One night, I got into bed, thankful that I could sleep and not think about what was going to happen to me or my family.
“I just want to sleep so I can escape from whatever it is that God is doing. . . or not doing.”
I realized that it was probably unhealthy for me to want to escape through sleep, so I tried to think of verses and words that were comforting. I was reminded of a conversation I’d had with my friend, Eppie, the previous year. I’d called her for prayer for our family and several weeks later she called me,
“Rachel, you’re going to think this is crazy. . .”
“No, really, I promise I won’t,” I said.
“Well, okay. This morning during praise and worship at our church I was praying for you and Michael, and God gave me a vision of an anchor. Rachel, God’s not going to leave you flailing around at sea, He is your anchor.”

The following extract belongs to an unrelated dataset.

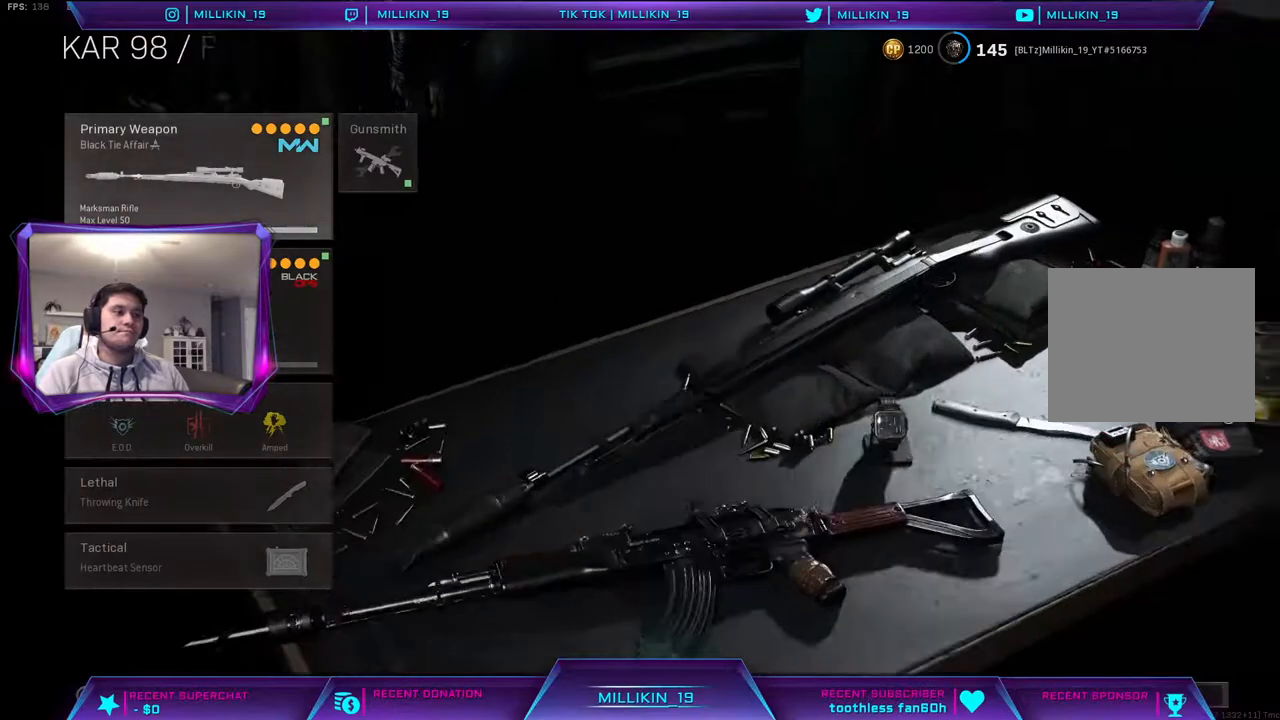
{"buttons": [], "left_stick": "center", "right_stick": "center", "events": [[100, "DPAD_DOWN", "down"], [183, "DPAD_DOWN", "up"], [250, "DPAD_RIGHT", "down"], [317, "CROSS", "down"], [367, "DPAD_RIGHT", "up"], [483, "CROSS", "up"]]}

I didn’t know whether to laugh or to cry. It was so personal. The continuance of the maritime theme. So, as I lay in bed that night, I wanted to totally trust Him, but it was so hard. I couldn’t see what He was doing. I thought I knew for sure but it seemed nothing was moving, nothing was opening.
“My anchor holds within the veil. . .” I said to myself. “God, I don’t have a clue what You are up to. I thought we’d all be out living on a cruise ship and here we are in Pulaski. I thought you’d freed us. Where is this resurrection you promised me?”
I couldn’t see it.
So, I waited, hoping He would deliver on His word.